This is a sort of review of Marie Kondo's The Life-Changing Magic of Tidying Up. (It was going to be more of a proper review, but apparently this notebook is for real-time discovery, and the parts of the review that are not that were annoying to write.)
'Life-changing' and 'magic' are pretty strong claims for a self-help book, but in my case that was basically true. It's definitely the most psychoactive thing I've read in a long time. I keep talking about Derrida and Husserl on here and I feel like a bit of a fake because what I've mainly been thinking about recently is, like, toasters and socks and stuff.
Before the pandemic my living space was, well, not seriously untidy and cluttered but very much in a 'that'll do I guess' state with very little thought or attention put into anything. Then circumstances led me to spend way more time than normal in this tiny flat and I started actually noticing things, and making lots of tiny incremental changes to make the place better. At some point I bought Kondo's book and got more serious about it. Some examples:
- I had a crap toaster that wasn't tall enough to properly toast the top bit of a slice of bread, and every morning I'd be mildly sad about this but without considering that there was anything I could do about it. It was just the natural unalterable order of things. Last year I finally noticed this was stupid and bought a taller toaster, and now I have consistently toasted toast
- Similarly, I bought a full size chef's knife instead of hacking uselessly at everything with a small paring knife
- I learned Kondo's method of folding socks and it turns out that I really like folding socks. I don't understand why it's so good, but it's really satisfying
- My phone charger broke, and I noticed that it was bad to be without a charger and bought two replacements instead of one. I fold the cable and put the charger back in its original box when I'm not using it and this is also somehow really satisfying, not quite as good as folding socks but still pretty good
- I got some reusable velcro cable tidy thingies and made my cables less of a mess, also I threw out some of the really useless ones
- I used to keep shower bottles and stuff on the floor of the shower where they'd get sort of gross, and on Kondo's instructions I started taking them out each time, and put an old hand towel in the bathroom just to wipe bottles and the sink and so on
- I got rid of a lot of things that didn't spark joy. Mostly I did this by leaving them outside the house with a sign saying 'Please take ☺' and they magically just went
- Kondo says to empty your bag every time you come in the house and leave everything on a small side table or something for easy access. I thought this would be annoying and I didn't have a side table, but the rest of her advice worked so well that I tested it anyway with an upturned crate and really liked it, so I got a mini table thing to replace the crate
OK, so maybe this sounds life-altering at best, in a mundane sort of way. 'Life-changing' and 'magic' might seem like a stretch. I'll try and justify this below:
- First, I did like 50 of these sort of things, not just the eight in the bullet points above above. (I did attempt to list them at some point, so that's not an exaggeration.) At this sort of level it starts rewiring your perception considerably...
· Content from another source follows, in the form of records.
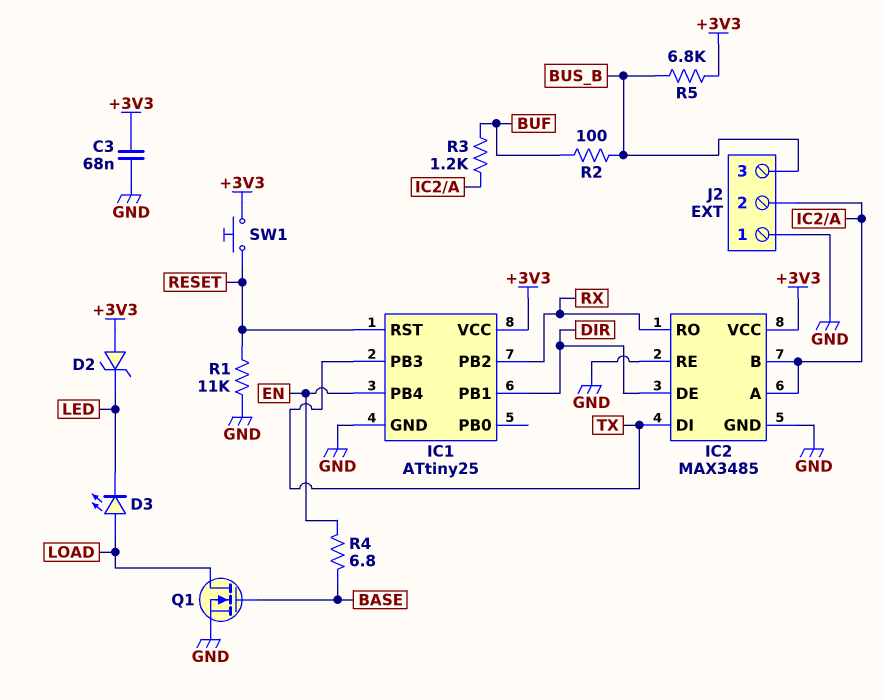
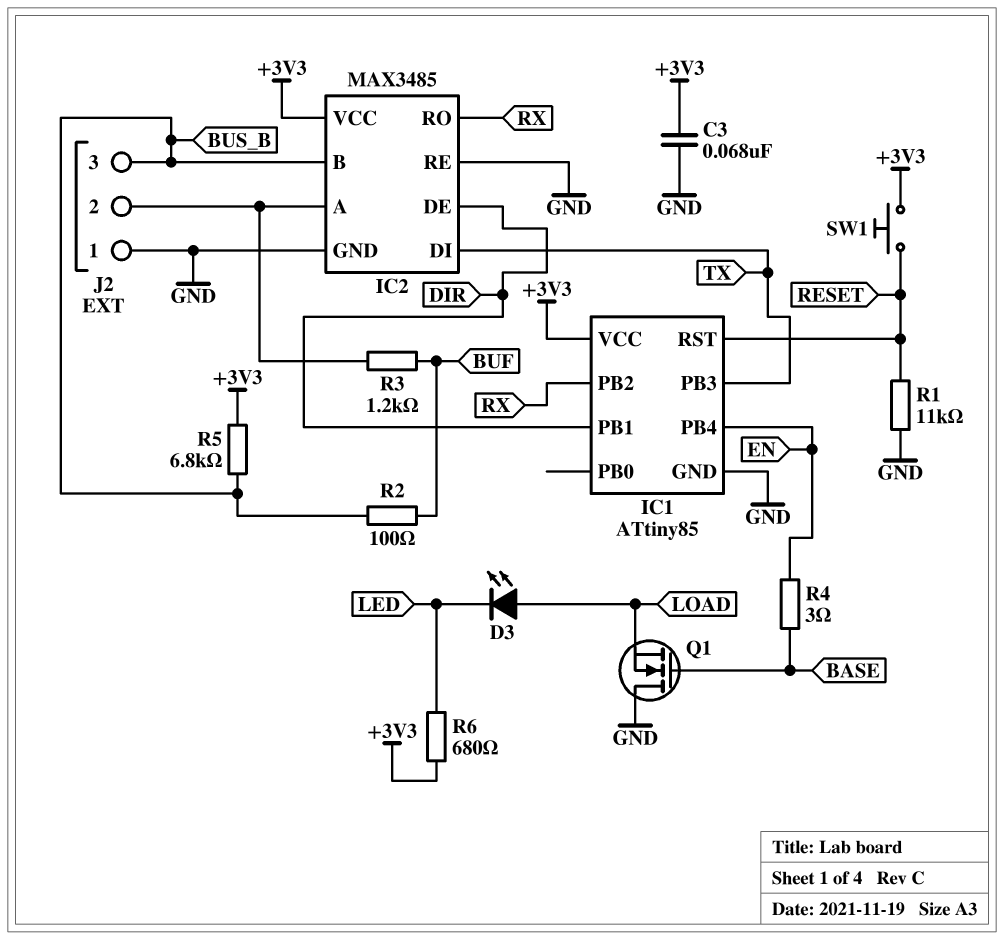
D2: zener (A +3V3, K LED) -> none
IC1: ATtiny25 -> ATtiny85
IC2 pin B: IC2/A -> BUS_B
Q1: NMOS (G BASE, D LOAD, S GND) -> NMOS (G BASE, D GND, S LOAD)
R4: 6.8 (BASE, EN) -> 3 (BASE, EN)
R6: none -> 680 (+3V3, LED)

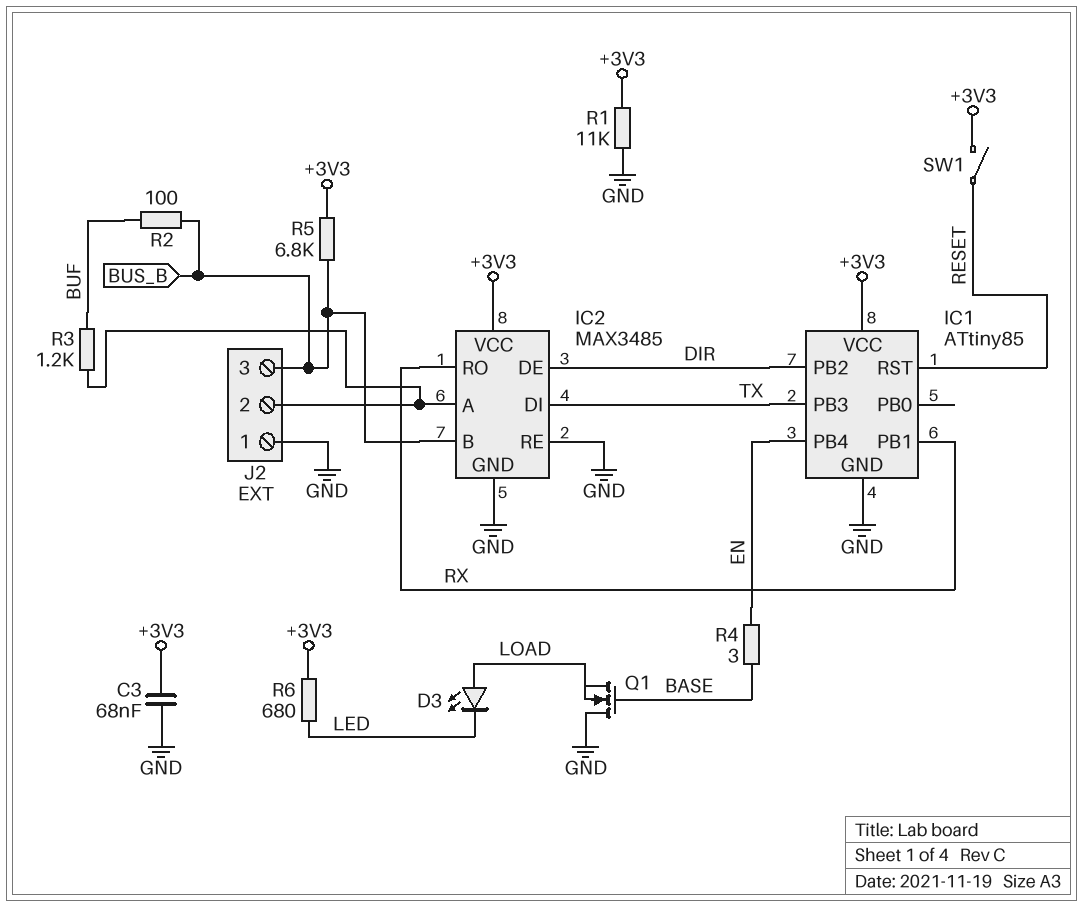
IC1 pin PB1: DIR -> RX
IC1 pin PB2: RX -> DIR
R1: 11k (GND, RESET) -> 11k (+3V3, GND)
SW1: button (+3V3, RESET) -> switch (+3V3, RESET)

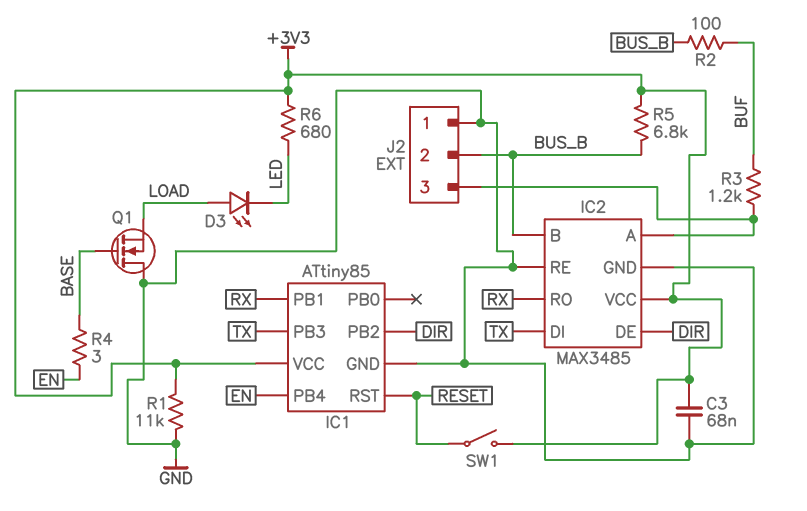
J2 pin 2: IC2/A -> BUS_B
J2 pin 3: BUS_B -> IC2/A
- ... so that I see my surroundings very differently. I'm keeping things tidy with really very little ongoing effort. If I have a busy week things get messy, but then I tidy again without thinking about it
- More than that, I get way more enjoyment out of the things I have, because I actually notice them, they're not some unconsidered backdrop to my life. I really live here now, in some sense
- I've added lots of tiny microhits of satisfaction from things like folding socks and putting things away in the right place, and those add up
- Also, interestingly, I've started to be much better at doing fiddly detail-oriented tasks that used to really annoy me (e.g. I recently I had to pack a monitor and associated cables back into a fiddly box, and somehow enjoyed the process). Like, some perception loop of actually looking at the object has come online, whereas before it was just some big frustration lump of I want this stupid thing done. Doesn't always happen, but I'll take whatever I get, and I think it's happening more over time
- I've also started to unravel a big ugh field around financial stuff. That one's a genuine ugh field, whereas tidying was just something I'd never put much thought into, so it's probably going to take longer but right now I'm going surprisingly fast. That's not just from the Kondo book, but it's definitely part of it
So, yeah, genuinely life-changing perceptual magic.
(Oh, also I recommend Spark Joy as well. They're complementary books covering the same topic from different angles: Tidying Up is best for giving a feeling for the method, and it's the one you want if you're only going to get one book, whereas Spark Joy is more of a handbook giving useful tips for tidying specific things.)